■ PASSAGE SHOWN

_ _ _

Come to find out, I’m learning Rust from old documentation. Both of the printed Rust books I have are for the pre-“2018 edition” and I think that’s contributing to some confusion I have about functions, modules, packages, and crates. A new version of the official book is coming out in the next month or so – I have a link to it through Amazon in the right sidebar. If you’ve been reading the online documentation, you’re ok – it is updated fir the “2018-edition”. I’ve looked at some of these parts of Rust before, but I recently found another new resource, the Edition Guide, which clears up some of my issues. Especially of interest here, is the section on Path Clarity which heavily influenced by RFC 2126 that improved this part of Rust.

I learned some of the history (and excitement) of RFC 2126 while listening to the Request for Explanation podcast, episode 10. Anyway, let’s go back to basics and have a look at Rust functions, modules, packages and crates as the language sits in mid-2019. I’ll present some examples from my web application we’ve been looking at. I’m going to cut out unnecessary bits to simplify things, so a “…” means there was more there in order for this to compile. You can always see whatever state it happens to be in, here.

_ _ _

■ DATA ENTRIES

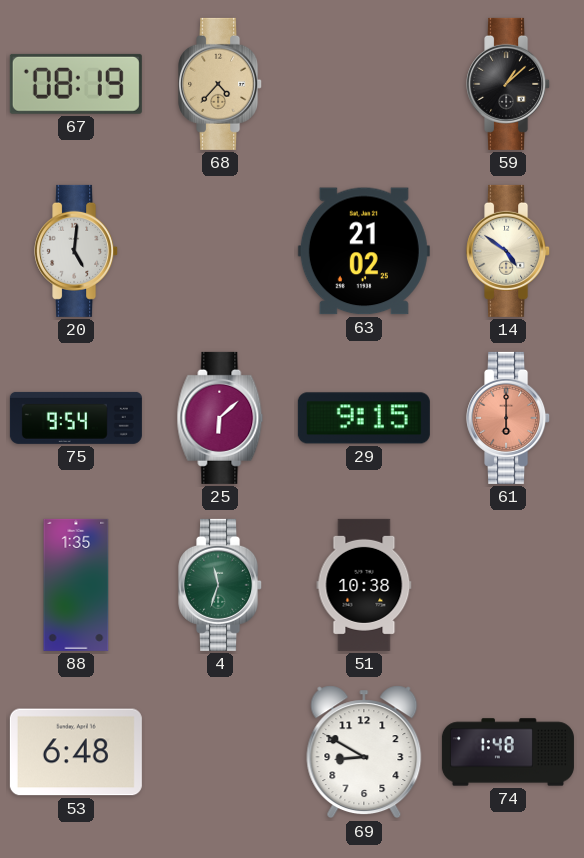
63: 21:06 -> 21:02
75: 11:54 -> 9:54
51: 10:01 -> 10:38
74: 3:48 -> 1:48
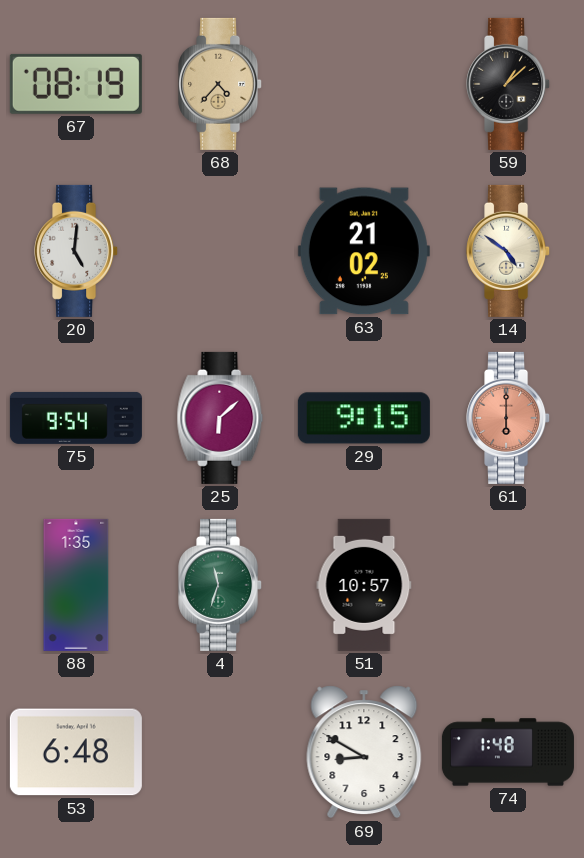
51: 10:38 -> 10:57
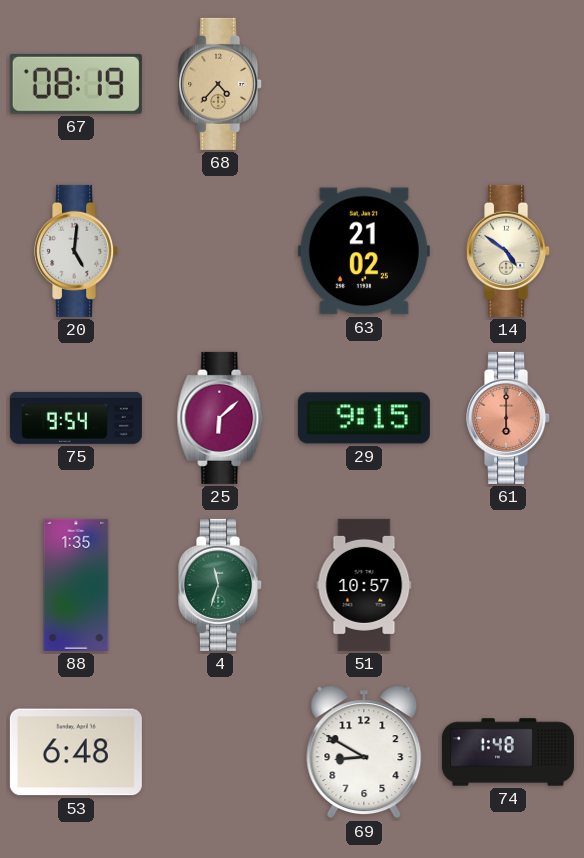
59: 1:08 -> none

_ _ _

■ EXERCISE REQUIREMENTS
Write the next part of the passage on Rust modules and crates, starting right after its last sentence. The records have no connection to the passage on Rust modules and crates.

■ TASK RESULT
Crates and Packages

A Rust crate (like Rocket or Diesel) is a binary or library of compiled code. A binary crate is runnable while a library crate is used for its functionality by being linked with another binary. A package (like my web app) ties together one or more crates with a single Cargo.toml file. The toml file configures the package‘s dependencies and some minimal information about compiling the source. A binary crate will have a src/main.rs with a main() function which directs how the binary runs. A library crate will have a src/lib.rs which is the top layer of the library. This top layer directs which pieces inside are available to users of the library.

Rust Functions

Functions are easy – subroutines in your source code. A function starts with fn, possibly receives some parameters and might return a value. Also, a function may be scoped as public or kept private. The main() function inside src/main.rs is a special function that runs when the binary is called from the command line. It dictates the start of your program and you take control from there. You may create other functions, just avoid reserved words (or use the r# prefix to indicate you mean YOUR function, not the reserved word, for instance r#expect if you want to name a function “expect”). Very similar to functions, are methods and traits, which we’ve looked at before.

<src/lib.rs>

...
use diesel::prelude::*;
...
pub fn setup_db() -> PgConnection {
    PgConnection::establish(&CONFIG.database_url)
        .expect(&format!("Error connecting to db"))
}

setup_db() is a fairly simple function – it accepts no incoming parameters and returns a database connection struct called PgConnection. It has pub before fn to indicate it is a “public” function. Without that, my web application bin/src/pps.rs could not call this function – it would not be in scope. Without pub, setup_db() would only be callable from within src/lib.rs. Since I am designing my application as a library crate, I choose to put setup_db() in the main src/lib.rs file. My binary that I will use to “run” my web application is in src/bin/pps.rs and contains a main() function.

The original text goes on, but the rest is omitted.